Floating-point precision¶
JSON fields use consistent rounding for readability:
- scores and dimension values: 5 decimal places
- USD costs: 6 decimal places
- durations and latency: 4 decimal places
Fingerprint input payloads are never rounded — the hash must remain stable.
Score/cost chart (PNG)¶
For pae eval, pae run-eval, and pae report, the CLI writes a PNG bubble chart by default:
- Default path:
outputs/charts/<evaluation_profile_id>/score_cost.png - X axis: total cost per model (USD)
- Y axis: mean final score per model
- Bubble area: proportional to mean run latency
- Labels are offset from the bubbles to avoid hiding points. The renderer also has small per-model overrides for known crowded labels in the OpenClaw benchmark.
# use the default path
uv run pae run-eval ...
# write to a custom path
uv run pae run-eval ... --chart /tmp/results.png
# add a caption
uv run pae run-eval ... --chart-footnote "Run date: 2026-04-22, model: minimax-m2.7"
# skip the chart
uv run pae run-eval ... --no-chart
The chart requires the optional [charts] extra:
If matplotlib is not installed, the CLI logs a warning and continues with exit code 0.

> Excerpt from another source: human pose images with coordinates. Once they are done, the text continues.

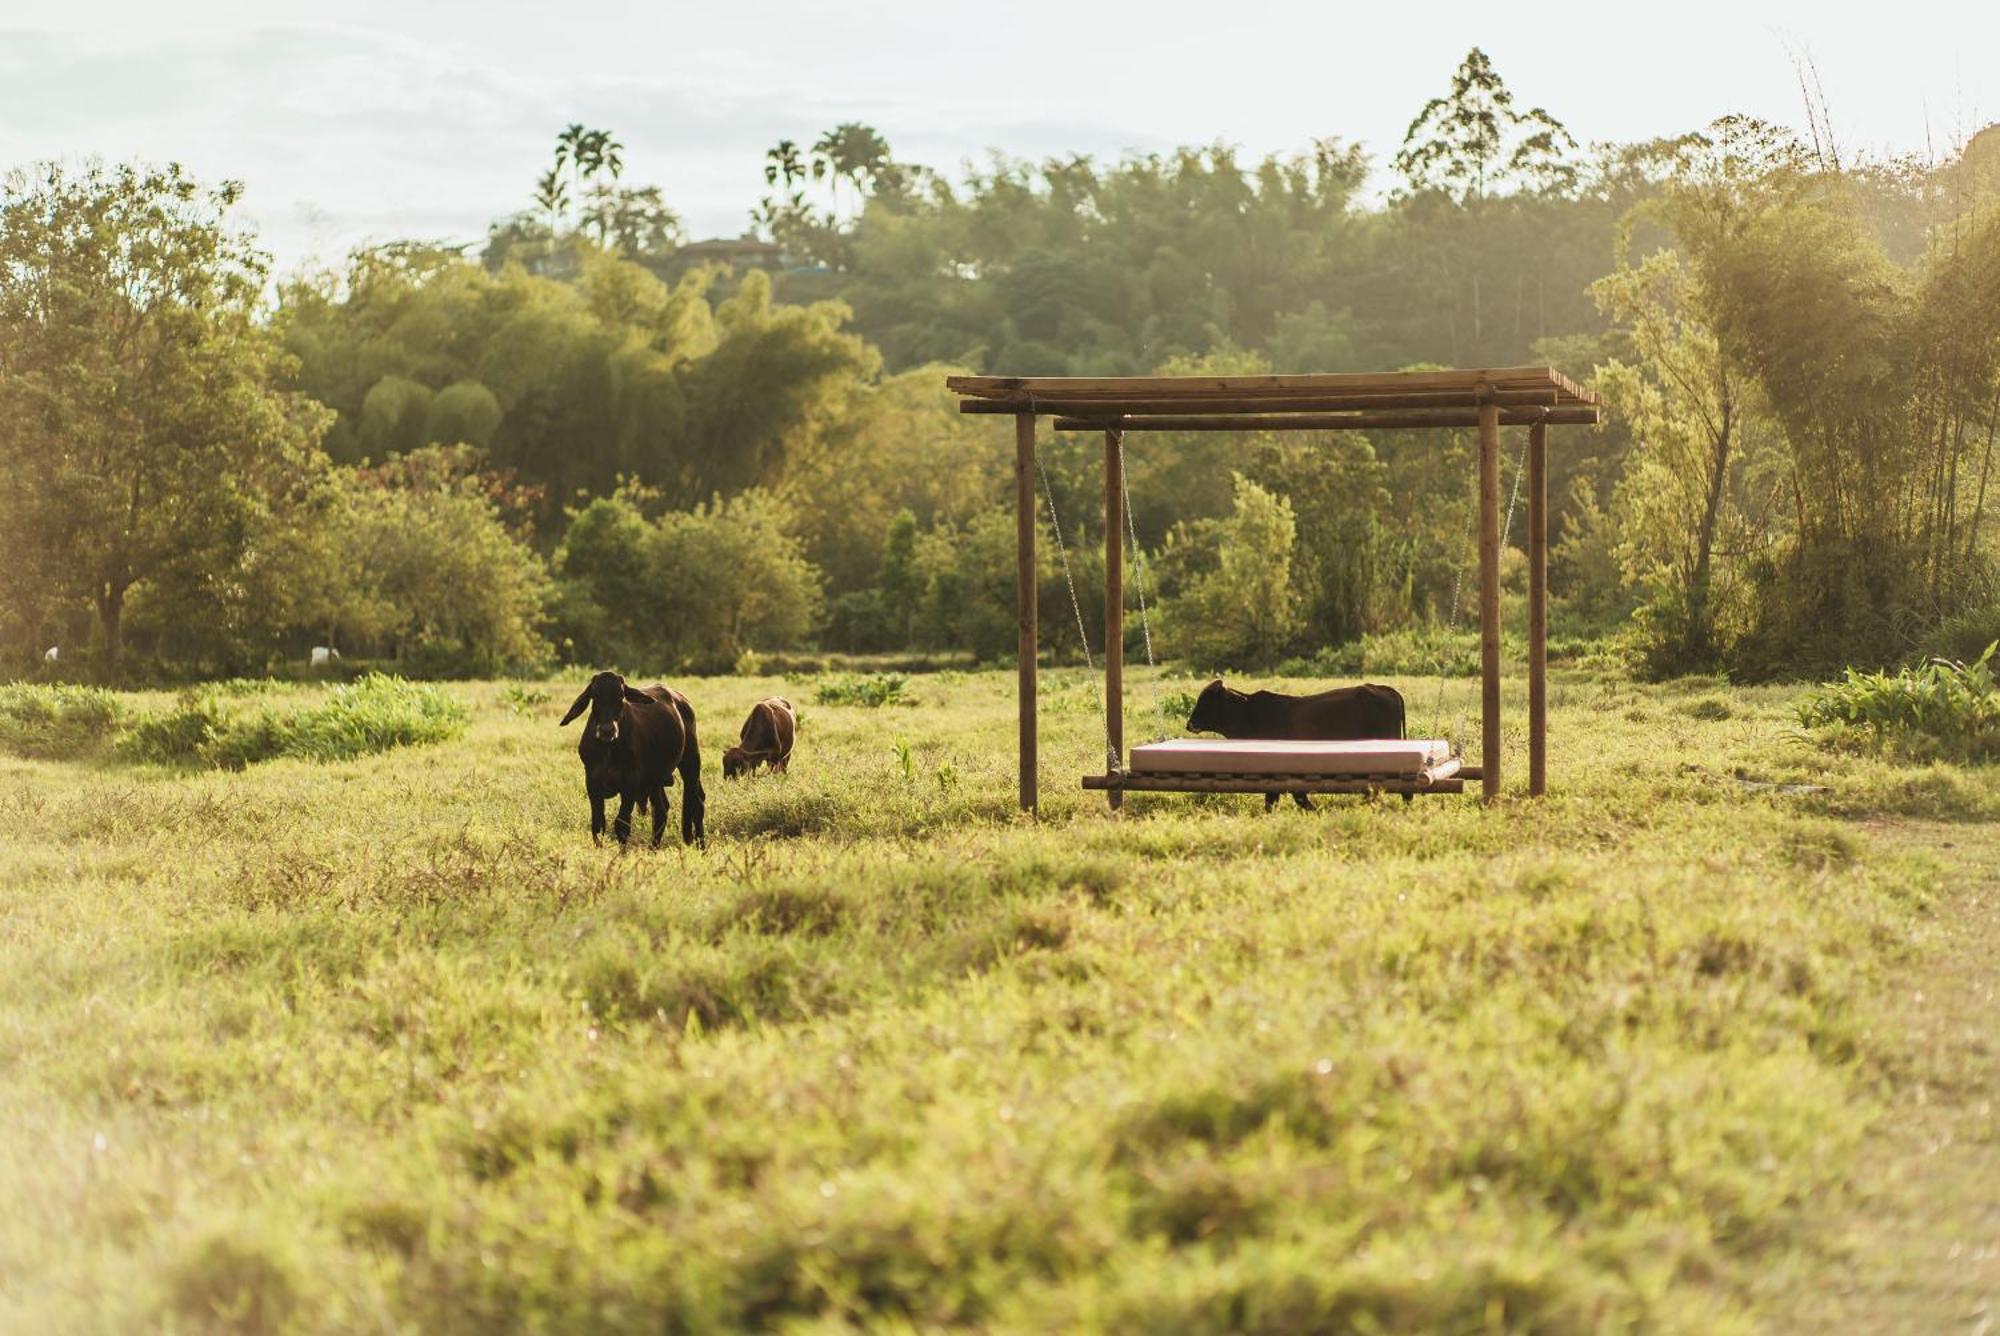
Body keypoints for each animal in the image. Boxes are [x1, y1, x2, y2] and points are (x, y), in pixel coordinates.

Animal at [560, 672, 708, 852]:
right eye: (595, 697)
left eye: (620, 697)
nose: (607, 730)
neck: (608, 750)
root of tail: (681, 700)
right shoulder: (592, 784)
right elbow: (598, 825)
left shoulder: (629, 785)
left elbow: (621, 824)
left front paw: (622, 854)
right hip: (655, 779)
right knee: (661, 809)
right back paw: (654, 847)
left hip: (691, 762)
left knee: (696, 803)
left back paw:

Storage hints in case results¶
Each row in case_results may include storage hints when a run artifact exists:
| Field | Description |
|---|---|
stored_run_artifact_path |
Workspace-relative path to the run_N.json file |
stored_run_fingerprint_input_path |
Workspace-relative path to the fingerprint input JSON |
stored_run_artifacts_dir |
Workspace-relative path to the run_N.artifacts/ directory |
openclaw_evidence |
For OpenClaw runs: agent_id, container_image, and a map of artifact type → workspace-relative path |
These fields are omitted on rows without a run artifact and on aggregated multi-repetition rows.
Regenerating a report¶
To re-render the terminal output or chart from stored artifacts without re-running anything:
uv run pae report \
--suite llm_probe_examples \
--run-profile llm_probe_examples \
--evaluation-profile judge_gpt54_mini
This reads only from outputs/ — no API calls are made.